■ TAREFA ■
Copie na íntegra, sem nenhuma alteração, o trecho abaixo sobre o encarregado de dados e a LGPD.

Isso é de suma importância, principalmente pelo fato de as empresas menores pensarem que não precisam de DPO nem investir em segurança. Claro que a avaliação deve ser feita caso a caso, todavia, investir em prevenção é fundamental para evitar toda e qualquer gama de prejuízos para a companhia.
Em um segundo momento, a não aplicação de medidas corretivas nos salta aos olhos, eis que a empresa estava sendo investigada por: ausência de comprovação de hipótese legal; ausência de registro de operações; não envio de Relatório de Impacto de Proteção de Dados; ausência de encarregado de dados pessoais; não atendimento à requisição da ANPD.
Do nosso ponto de vista, uma correção geral seria necessária: adotar uma hipótese legal, nomear um DPO, elaborar ROPA (Record of Processing Activities) e RIPD (Relatório de Impacto de Proteção de Dados Pessoais). Essas correções atenderiam aos artigos 7º, 41, 37, 5º, XVII e 38 da LGPD.
Falando sobre a ausência do DPO, apesar da ANPD, nessa decisão, não ter considerado a Telekall como empresa de pequeno porte, vale a pena falar sobre o assunto. Dispõe o art. 11, da Resolução 2 da ANPD:
"Os agentes de tratamento de pequeno porte não são obrigados a indicar o encarregado pelo tratamento de dados pessoais exigido no art. 41 da LGPD.
§ 1º O agente de tratamento de pequeno porte que não indicar um encarregado deve disponibilizar um canal de comunicação com o titular de dados para atender o disposto no art. 41, § 2º, I da LGPD".
Mais do que nunca, precisamos compreender a importância do encarregado pelo tratamento de dados pessoais (DPO) em todo esse contexto, que é figura fundamental para a realização de um programa de privacidade correto, completo e atualizado e que, por conta de suas funções, poderá cooperar com a empresa, evitando futuras sanções.

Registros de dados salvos

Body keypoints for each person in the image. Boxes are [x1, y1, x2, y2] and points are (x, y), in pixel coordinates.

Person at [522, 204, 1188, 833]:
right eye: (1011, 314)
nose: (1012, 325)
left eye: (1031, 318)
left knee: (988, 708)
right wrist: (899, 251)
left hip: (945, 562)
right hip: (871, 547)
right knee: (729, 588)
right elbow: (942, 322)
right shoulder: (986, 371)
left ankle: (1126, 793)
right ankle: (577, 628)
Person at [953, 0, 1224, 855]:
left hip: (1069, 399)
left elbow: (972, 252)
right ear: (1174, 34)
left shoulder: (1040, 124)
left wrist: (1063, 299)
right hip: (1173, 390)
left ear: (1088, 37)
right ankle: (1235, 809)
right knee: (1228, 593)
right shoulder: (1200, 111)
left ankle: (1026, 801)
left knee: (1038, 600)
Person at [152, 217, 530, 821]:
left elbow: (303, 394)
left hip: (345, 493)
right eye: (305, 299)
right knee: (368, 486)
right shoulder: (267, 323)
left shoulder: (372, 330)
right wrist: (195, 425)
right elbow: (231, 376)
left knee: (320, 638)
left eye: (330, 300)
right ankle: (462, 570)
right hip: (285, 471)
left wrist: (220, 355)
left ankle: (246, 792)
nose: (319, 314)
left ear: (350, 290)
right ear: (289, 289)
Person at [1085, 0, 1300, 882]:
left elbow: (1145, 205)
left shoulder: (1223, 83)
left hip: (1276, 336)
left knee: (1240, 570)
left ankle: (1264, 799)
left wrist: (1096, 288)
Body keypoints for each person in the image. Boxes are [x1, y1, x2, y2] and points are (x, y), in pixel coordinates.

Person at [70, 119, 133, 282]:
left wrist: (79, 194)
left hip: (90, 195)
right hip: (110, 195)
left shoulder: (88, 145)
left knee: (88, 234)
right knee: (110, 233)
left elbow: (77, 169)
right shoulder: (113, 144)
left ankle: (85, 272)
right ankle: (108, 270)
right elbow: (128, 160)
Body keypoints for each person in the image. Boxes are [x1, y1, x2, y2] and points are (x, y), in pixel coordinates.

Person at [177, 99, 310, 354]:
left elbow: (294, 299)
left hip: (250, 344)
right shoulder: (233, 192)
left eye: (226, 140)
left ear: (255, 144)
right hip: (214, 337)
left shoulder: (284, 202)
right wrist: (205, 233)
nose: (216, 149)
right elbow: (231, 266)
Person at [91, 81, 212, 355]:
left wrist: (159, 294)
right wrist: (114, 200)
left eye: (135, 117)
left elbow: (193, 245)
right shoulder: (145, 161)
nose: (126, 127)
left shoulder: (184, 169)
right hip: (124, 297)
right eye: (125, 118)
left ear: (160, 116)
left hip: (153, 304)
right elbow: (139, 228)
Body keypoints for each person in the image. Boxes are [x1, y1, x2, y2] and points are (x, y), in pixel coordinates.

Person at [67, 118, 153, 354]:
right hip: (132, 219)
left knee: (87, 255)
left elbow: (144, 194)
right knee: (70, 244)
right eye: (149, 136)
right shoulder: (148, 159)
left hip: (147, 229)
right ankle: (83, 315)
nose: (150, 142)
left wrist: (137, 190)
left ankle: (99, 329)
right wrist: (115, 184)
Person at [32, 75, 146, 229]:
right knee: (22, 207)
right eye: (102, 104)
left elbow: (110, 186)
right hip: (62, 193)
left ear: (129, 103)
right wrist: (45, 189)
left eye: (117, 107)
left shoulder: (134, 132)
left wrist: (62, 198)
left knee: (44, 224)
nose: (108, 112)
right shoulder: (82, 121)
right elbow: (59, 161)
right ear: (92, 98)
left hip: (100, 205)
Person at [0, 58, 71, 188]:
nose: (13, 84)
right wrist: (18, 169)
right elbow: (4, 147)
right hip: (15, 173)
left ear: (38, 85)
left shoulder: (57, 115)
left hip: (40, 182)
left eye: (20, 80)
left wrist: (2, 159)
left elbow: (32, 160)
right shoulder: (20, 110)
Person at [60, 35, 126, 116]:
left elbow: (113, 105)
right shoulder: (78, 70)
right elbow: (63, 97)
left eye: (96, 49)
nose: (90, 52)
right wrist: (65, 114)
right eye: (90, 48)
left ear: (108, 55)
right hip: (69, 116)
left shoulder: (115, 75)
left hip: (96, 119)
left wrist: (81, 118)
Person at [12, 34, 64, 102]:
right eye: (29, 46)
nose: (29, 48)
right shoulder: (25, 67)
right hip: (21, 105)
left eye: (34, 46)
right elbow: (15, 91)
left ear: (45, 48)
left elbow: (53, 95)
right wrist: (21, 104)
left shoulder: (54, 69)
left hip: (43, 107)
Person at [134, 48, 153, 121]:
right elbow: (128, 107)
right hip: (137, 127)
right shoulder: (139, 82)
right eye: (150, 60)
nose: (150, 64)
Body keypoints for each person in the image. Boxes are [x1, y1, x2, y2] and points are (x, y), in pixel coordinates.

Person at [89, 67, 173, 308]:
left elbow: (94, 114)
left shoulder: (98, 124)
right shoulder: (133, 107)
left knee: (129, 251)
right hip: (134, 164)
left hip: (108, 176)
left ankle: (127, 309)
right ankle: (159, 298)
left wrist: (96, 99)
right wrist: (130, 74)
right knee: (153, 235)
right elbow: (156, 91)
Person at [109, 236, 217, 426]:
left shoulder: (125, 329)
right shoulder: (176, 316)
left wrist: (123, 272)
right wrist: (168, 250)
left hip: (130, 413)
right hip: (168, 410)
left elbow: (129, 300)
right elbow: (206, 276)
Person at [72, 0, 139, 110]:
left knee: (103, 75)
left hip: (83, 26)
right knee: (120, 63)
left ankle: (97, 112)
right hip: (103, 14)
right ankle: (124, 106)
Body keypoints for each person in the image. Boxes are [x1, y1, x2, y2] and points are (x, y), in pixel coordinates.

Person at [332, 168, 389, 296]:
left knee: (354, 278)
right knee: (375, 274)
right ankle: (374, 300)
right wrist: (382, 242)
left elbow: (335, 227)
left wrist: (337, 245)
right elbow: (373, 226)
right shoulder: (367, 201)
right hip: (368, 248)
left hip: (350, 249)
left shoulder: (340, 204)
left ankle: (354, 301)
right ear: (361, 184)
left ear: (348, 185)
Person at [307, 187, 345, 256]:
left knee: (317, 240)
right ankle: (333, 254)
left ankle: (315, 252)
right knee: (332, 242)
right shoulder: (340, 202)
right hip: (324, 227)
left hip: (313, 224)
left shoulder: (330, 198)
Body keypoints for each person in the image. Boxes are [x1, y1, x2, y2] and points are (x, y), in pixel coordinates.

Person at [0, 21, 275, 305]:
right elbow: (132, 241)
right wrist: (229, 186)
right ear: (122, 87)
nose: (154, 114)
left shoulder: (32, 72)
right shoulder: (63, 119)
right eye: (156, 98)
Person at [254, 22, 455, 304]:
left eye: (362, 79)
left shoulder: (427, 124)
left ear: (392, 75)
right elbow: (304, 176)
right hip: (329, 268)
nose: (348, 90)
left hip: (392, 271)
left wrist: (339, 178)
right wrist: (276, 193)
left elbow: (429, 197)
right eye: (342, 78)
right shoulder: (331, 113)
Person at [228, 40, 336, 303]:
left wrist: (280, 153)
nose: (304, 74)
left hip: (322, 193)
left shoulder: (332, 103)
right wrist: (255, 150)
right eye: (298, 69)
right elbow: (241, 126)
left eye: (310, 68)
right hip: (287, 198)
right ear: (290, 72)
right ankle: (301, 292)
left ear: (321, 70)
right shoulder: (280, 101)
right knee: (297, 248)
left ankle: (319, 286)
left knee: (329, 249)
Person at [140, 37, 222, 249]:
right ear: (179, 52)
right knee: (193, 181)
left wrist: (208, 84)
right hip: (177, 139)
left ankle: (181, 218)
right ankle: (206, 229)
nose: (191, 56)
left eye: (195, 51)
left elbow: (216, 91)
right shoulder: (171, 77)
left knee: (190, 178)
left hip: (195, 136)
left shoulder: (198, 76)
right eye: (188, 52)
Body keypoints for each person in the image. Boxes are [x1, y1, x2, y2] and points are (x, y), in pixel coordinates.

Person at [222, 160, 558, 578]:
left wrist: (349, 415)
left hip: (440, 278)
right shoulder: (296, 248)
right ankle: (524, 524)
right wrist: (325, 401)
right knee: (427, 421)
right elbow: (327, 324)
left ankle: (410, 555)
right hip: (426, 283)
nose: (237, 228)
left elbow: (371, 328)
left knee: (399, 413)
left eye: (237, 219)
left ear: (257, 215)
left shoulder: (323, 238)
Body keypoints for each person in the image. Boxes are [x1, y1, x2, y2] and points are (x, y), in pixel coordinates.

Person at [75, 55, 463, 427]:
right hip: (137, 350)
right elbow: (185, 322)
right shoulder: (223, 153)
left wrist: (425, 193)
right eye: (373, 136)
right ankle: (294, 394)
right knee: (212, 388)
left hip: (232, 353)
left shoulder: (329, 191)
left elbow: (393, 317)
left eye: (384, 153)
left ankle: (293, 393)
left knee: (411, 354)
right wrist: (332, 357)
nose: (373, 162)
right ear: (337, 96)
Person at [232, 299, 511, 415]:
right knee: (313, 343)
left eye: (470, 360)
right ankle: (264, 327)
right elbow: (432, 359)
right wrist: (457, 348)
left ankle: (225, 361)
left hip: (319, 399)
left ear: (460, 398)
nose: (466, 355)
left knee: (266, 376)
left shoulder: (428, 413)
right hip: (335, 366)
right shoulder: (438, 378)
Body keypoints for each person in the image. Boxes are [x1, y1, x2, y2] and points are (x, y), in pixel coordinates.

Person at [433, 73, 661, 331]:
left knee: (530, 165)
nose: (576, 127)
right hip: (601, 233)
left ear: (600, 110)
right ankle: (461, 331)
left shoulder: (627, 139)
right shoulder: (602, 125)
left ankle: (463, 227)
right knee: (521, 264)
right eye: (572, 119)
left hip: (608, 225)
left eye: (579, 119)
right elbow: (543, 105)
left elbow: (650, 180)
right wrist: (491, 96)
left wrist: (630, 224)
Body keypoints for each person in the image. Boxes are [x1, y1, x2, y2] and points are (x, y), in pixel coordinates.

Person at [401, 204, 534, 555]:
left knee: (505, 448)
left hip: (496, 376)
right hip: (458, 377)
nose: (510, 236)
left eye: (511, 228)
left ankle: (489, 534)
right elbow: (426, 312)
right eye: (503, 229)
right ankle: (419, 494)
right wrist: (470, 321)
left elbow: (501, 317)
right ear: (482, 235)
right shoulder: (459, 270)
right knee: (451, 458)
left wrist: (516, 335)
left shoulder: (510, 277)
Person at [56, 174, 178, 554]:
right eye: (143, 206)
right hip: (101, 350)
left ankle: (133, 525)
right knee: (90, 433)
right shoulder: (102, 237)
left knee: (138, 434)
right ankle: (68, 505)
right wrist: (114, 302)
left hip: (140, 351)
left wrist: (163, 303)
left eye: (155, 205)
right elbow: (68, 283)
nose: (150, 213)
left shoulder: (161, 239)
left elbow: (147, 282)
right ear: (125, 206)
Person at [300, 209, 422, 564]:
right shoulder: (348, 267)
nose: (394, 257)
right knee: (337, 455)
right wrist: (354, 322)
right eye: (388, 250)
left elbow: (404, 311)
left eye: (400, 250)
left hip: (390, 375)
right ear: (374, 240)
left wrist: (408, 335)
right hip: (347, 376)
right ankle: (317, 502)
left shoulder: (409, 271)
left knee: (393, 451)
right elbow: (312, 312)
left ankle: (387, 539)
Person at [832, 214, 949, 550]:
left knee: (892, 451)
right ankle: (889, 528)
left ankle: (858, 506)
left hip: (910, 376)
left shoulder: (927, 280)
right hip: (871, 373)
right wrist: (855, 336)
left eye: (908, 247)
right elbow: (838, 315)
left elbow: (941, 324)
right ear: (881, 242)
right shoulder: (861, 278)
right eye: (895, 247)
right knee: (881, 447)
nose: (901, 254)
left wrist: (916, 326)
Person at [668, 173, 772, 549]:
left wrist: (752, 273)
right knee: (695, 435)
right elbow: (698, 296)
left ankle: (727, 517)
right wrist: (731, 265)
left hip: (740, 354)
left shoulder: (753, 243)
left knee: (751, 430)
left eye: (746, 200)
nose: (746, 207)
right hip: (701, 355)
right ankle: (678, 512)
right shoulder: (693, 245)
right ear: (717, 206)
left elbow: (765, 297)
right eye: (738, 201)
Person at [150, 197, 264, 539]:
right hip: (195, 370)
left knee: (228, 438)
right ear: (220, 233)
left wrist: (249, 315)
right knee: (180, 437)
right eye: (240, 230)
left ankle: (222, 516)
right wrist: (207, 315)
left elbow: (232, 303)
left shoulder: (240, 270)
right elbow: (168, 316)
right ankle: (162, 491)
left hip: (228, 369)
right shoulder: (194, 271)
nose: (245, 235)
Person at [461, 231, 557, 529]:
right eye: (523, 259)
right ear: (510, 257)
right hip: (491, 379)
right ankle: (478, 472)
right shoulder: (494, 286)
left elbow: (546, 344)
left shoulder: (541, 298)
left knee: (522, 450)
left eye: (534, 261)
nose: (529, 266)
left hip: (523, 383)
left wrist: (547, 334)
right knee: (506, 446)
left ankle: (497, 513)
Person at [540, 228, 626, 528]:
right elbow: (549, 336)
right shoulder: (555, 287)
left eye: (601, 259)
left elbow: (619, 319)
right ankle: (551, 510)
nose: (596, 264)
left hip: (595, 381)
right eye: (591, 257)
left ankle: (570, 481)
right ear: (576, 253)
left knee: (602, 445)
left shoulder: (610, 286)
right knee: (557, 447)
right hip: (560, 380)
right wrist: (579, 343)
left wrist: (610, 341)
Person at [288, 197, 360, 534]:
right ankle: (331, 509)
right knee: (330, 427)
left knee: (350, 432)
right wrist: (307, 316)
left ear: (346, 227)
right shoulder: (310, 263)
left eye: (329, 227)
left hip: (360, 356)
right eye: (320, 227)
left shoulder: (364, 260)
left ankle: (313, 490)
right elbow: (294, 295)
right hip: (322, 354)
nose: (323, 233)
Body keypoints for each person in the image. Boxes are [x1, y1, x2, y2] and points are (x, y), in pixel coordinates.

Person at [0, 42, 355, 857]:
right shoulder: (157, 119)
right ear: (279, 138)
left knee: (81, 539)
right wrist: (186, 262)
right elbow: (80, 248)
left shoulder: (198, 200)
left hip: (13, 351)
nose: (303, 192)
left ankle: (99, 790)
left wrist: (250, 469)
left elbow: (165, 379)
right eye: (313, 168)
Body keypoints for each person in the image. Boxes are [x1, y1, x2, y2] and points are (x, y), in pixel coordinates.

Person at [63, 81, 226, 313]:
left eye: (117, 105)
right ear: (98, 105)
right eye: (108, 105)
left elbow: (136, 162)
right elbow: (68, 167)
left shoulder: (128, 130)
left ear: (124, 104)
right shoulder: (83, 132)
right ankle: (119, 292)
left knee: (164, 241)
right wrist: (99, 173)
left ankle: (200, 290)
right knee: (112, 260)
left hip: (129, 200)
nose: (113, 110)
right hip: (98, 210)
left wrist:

■ RESULTADO DA TAREFA ■
Isso é de suma importância, principalmente pelo fato de as empresas menores pensarem que não precisam de DPO nem investir em segurança. Claro que a avaliação deve ser feita caso a caso, todavia, investir em prevenção é fundamental para evitar toda e qualquer gama de prejuízos para a companhia.
Em um segundo momento, a não aplicação de medidas corretivas nos salta aos olhos, eis que a empresa estava sendo investigada por: ausência de comprovação de hipótese legal; ausência de registro de operações; não envio de Relatório de Impacto de Proteção de Dados; ausência de encarregado de dados pessoais; não atendimento à requisição da ANPD.
Do nosso ponto de vista, uma correção geral seria necessária: adotar uma hipótese legal, nomear um DPO, elaborar ROPA (Record of Processing Activities) e RIPD (Relatório de Impacto de Proteção de Dados Pessoais). Essas correções atenderiam aos artigos 7º, 41, 37, 5º, XVII e 38 da LGPD.
Falando sobre a ausência do DPO, apesar da ANPD, nessa decisão, não ter considerado a Telekall como empresa de pequeno porte, vale a pena falar sobre o assunto. Dispõe o art. 11, da Resolução 2 da ANPD:
"Os agentes de tratamento de pequeno porte não são obrigados a indicar o encarregado pelo tratamento de dados pessoais exigido no art. 41 da LGPD.
§ 1º O agente de tratamento de pequeno porte que não indicar um encarregado deve disponibilizar um canal de comunicação com o titular de dados para atender o disposto no art. 41, § 2º, I da LGPD".
Mais do que nunca, precisamos compreender a importância do encarregado pelo tratamento de dados pessoais (DPO) em todo esse contexto, que é figura fundamental para a realização de um programa de privacidade correto, completo e atualizado e que, por conta de suas funções, poderá cooperar com a empresa, evitando futuras sanções.